**PASSAGE FOR REVIEW:**
--- START ---
I’ve decided to get serious about my health. Instead of the leisurely 10-12 blocks I walk most days, I’m going to put in a brisk four miles every day — starting in 2015. No more greasy foods, no more high-carb pasta or potato binges, either. They are strictly out — as of Jan. 1, 2019. And don’t say I am dragging my feet. Why, I am going to start taking a multi-vitamin every day, starting next year after Labor Day!
You can snicker at my transparent unwillingness to really change my lifestyle for better health. But announcing grand economic initiatives that delay any real action for many years seems to play well with voters. So why can’t I do it, too?
Barack Obama has a plan for resolving Social Security funding. He proposes a tax of 2 percent to 4 percent on earnings above $250,000. Right now, any income above $102,000 is exempt from Social Security taxation.
But Obama does not want this to start until a decade after he takes office. That is like me pledging to eschew my favorite Asian buffet — starting in 2019.
This sort of fudging is far from original with the Democratic candidate. It was at the core of the Bush tax cuts of 2001. This initiative lowered various income tax rates as well as the estate tax. However, these cuts made long-term projected deficits alarmingly large, enough that the measure violated the “Byrd Rule.” This is an internal Senate rule that makes it easier to block any measure that will significantly increase the budget deficit beyond a 10-year term.
--- END ---
**DATA PROVIDED:**
--- START ---
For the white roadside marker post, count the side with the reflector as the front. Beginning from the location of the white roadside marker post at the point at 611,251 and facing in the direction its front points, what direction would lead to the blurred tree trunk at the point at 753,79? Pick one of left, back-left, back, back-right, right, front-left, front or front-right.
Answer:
--- END ---
**EXERCISE TASKS:**
1: In the column on delayed pledges, reproduce everything from "This sort of" down to "a 10-year term.".
2: According to the column on delayed pledges, what income is currently exempt from Social Security taxation?
3: Using the column on delayed pledges, explain why the Bush tax cuts of 2001 violated the "Byrd Rule."

**REPLIES:**
1:
This sort of fudging is far from original with the Democratic candidate. It was at the core of the Bush tax cuts of 2001. This initiative lowered various income tax rates as well as the estate tax. However, these cuts made long-term projected deficits alarmingly large, enough that the measure violated the “Byrd Rule.” This is an internal Senate rule that makes it easier to block any measure that will significantly increase the budget deficit beyond a 10-year term.

2: Any income above $102,000.

3: The cuts made long-term projected deficits alarmingly large. The Byrd Rule is an internal Senate rule that makes it easier to block any measure that will significantly increase the budget deficit beyond a 10-year term.